|Rituximab for Scleroderma: Does Something Finally Work?|
|Tuesday, 06 April 2010 20:37|
Kevin Deane, MD
Experience With Rituximab in Scleroderma: Results From a 1-Year, Proof-of-Principle Study
Daoussis D, Liossis SN, Tsamandas AC, et al. Rheumatology (Oxford). 2010;49:271-280
Multiple drugs have been tried in scleroderma to improve both skin disease and pulmonary disease. However, most of these studies have failed to show significant benefit. In an open-label study, Daoussis and colleagues investigated the effect of the B-cell directed agent rituximab in improving pulmonary function and skin disease in scleroderma.

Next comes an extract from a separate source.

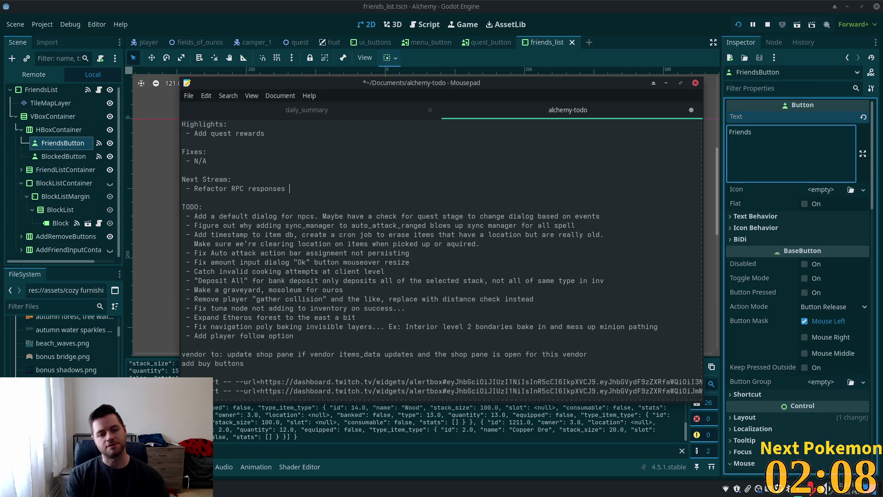
{"action": "type", "text": "use de"}
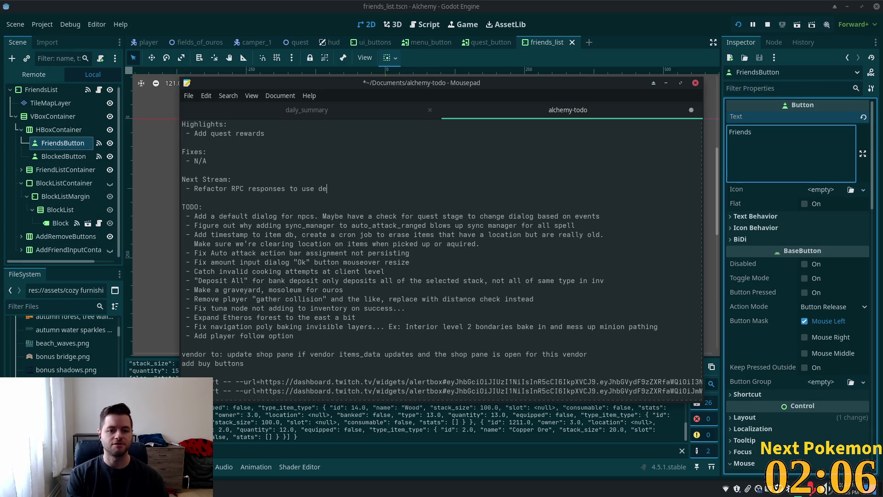
{"action": "type", "text": "ltas instead"}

Eight patients with scleroderma were given rituximab for 2 cycles 24 weeks apart; each cycle consisted of 375 mg/m2 weekly, for a total of 4 doses. Lung and skin measures at baseline and 1 year after treatment were compared within the group of treated patients and with results in 6 patients with scleroderma treated with other agents, including mycophenolate, corticosteroids, cyclophosphamide, and bosentan (patients receiving rituximab may have also given these agents). All patients had diffuse scleroderma, were Scl-70 positive, and had clinically significant interstitial lung disease.

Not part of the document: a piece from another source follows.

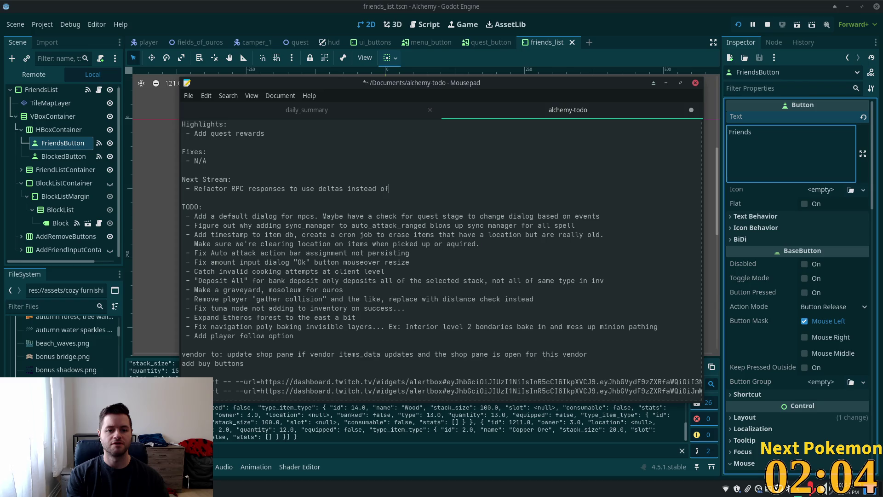
{"action": "type", "text": " of bulk"}
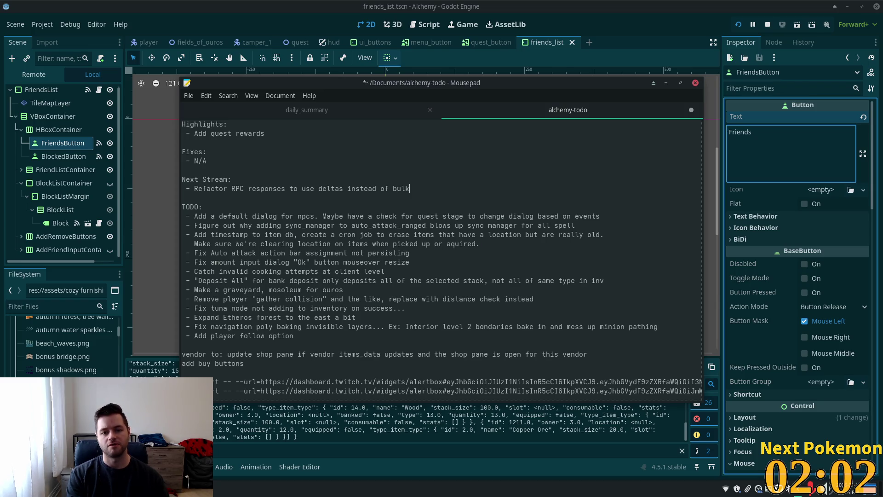
{"action": "type", "text": " data update"}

The rituximab-treated patients had improvement in forced vital capacity and diffusing carbon monoxide compared with their baseline values and compared with controls. Functional status also improved in 6 rituximab-treated patients, with a decrease in Health Assessment Questionnaire score of 0.2. Finally, skin thickening improved in rituximab-treated patients compared with their baseline status, and in several patients, skin fibrosis on skin biopsy was reduced. No mortality benefit was reported. The authors conclude that rituximab may improve lung function and skin scores in patients with scleroderma, and they propose larger randomized studies to investigate further the role of rituximab in treatment of scleroderma.

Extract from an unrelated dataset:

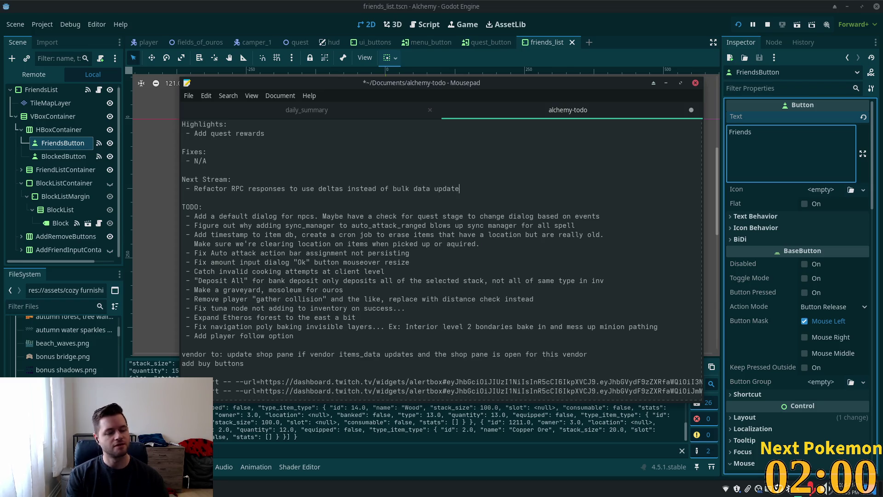
{"action": "type", "text": "s"}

The failure of multiple treatments to show clinically meaningful and statistically significant improvement in scleroderma has been frustrating for those who treat this devastating disease. Evidence that B cells may be important in the pathogenesis of scleroderma has served as the rationale for Daoussis and colleagues’ study, and their results are promising. However, the sample was small, and we need to be cautious in terms of how much excitement the findings generate. As the authors rightly point out, their study should serve to stimulate large, randomized placebo-controlled trials for scleroderma and stimulate further investigation into the role of B cells in the pathogenesis of this disease. Of importance will be which outcomes are assessed in future studies. Improvements in measures of lung physiology are important, but ultimately quality of life and mortality need to improve.
1. Lafyatis R, O'Hara C, Feghali-Bostwick CA, Matteson E. B cell infiltration in systemic sclerosis-associated interstitial lung disease. Arthritis Rheum. 2007;56:3167-3168.